Radio frequency (RF) switches are critical components in wireless communication systems and consumer electronics. Emerging RF devices include switches based upon micro-electromechanical systems and phase change materials. However, these devices suffer from disadvantages such as large physical dimensions and high actuation voltages.
In the reported work, Xia’s expertise in the design and fabrication of nanoscale memristive switching devices was combined with Bardin’s expertise in RF devices to devise and demonstrate a new type of RF switch that does not suffer from the aforementioned limitations.
Memristive devices are resistance switches whose internal states are determined by the history of applied voltage and/or current. Switching is typically related to the formation/rupture of one or more conductive filaments through either electrochemical reactions or the migration of mobile ions that modulate the interfacial properties. Because of a number of attractive features (such as non-volatility, low switching energy, fast switching speed, high endurance, excellent scalability, and CMOS compatibility), memristive devices are currently pursued by both industry and academia for applications in the next generation non-volatile memory and unconventional computing.
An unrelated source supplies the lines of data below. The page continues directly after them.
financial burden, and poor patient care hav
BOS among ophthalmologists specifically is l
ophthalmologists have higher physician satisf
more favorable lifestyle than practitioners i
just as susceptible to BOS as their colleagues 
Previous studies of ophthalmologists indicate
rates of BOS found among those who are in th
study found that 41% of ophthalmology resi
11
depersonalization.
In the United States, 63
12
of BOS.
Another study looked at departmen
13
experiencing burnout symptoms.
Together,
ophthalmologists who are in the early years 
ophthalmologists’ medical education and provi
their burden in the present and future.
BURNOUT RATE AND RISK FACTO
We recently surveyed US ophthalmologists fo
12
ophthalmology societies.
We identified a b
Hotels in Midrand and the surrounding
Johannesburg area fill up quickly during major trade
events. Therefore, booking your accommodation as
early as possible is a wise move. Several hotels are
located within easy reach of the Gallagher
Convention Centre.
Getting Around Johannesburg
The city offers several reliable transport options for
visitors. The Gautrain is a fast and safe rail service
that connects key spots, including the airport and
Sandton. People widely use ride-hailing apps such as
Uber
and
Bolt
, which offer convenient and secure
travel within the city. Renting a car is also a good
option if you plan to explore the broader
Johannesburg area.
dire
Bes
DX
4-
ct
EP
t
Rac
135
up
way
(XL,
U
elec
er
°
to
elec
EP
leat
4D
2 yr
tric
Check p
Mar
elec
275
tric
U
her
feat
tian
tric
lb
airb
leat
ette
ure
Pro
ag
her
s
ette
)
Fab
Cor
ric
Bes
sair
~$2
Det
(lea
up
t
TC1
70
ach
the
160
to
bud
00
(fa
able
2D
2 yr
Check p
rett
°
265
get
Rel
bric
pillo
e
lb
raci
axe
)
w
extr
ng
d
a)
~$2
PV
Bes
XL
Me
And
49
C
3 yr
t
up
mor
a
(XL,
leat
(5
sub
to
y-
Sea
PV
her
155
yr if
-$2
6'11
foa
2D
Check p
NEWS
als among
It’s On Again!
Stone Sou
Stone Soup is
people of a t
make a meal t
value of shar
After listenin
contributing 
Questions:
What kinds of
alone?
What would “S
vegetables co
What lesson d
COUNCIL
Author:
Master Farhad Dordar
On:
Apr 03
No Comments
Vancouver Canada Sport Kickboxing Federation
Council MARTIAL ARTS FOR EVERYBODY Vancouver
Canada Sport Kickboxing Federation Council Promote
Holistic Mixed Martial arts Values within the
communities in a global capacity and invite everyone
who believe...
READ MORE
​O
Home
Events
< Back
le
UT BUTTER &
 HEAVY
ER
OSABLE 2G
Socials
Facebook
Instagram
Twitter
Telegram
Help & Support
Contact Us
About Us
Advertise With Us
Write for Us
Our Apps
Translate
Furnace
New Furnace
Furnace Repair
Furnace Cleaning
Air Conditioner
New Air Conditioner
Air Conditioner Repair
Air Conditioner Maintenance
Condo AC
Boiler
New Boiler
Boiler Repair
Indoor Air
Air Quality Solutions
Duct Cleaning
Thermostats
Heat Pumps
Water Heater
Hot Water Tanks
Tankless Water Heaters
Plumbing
As the Nature Communications article reports, the UMass team has proposed and demonstrated a nanoscale RF switch based on a memristive device, which suggests that “in addition to their application in memory and computing, memristive devices are also a leading contender for radio frequency switch applications.”
The article adds that “The device can be programmed with a voltage as low as 0.4 V and has an ON/OFF conductance ratio up to 1012 with long state retention.”
The article explains that he researchers measured “the radiofrequency performance of the switch up to 110 GHz and demonstrated low insertion loss (0.3 dB at 40 GHz), high isolation (30 dB at 40 GHz), an average cutoff frequency of 35 THz, and competitive linearity and power handling capability.”
Despite the fact that these new RF switches are of nanoscale physical dimensions, their RF performance is comparable to that of the best competing technologies.
While further research is required to improve the reliability of this technology to the level required for wide-spread adoption, their nanoscale dimensions and CMOS compatibility has the potential to enable a new generation of RF CMOS circuits with unprecedented reconfigurability.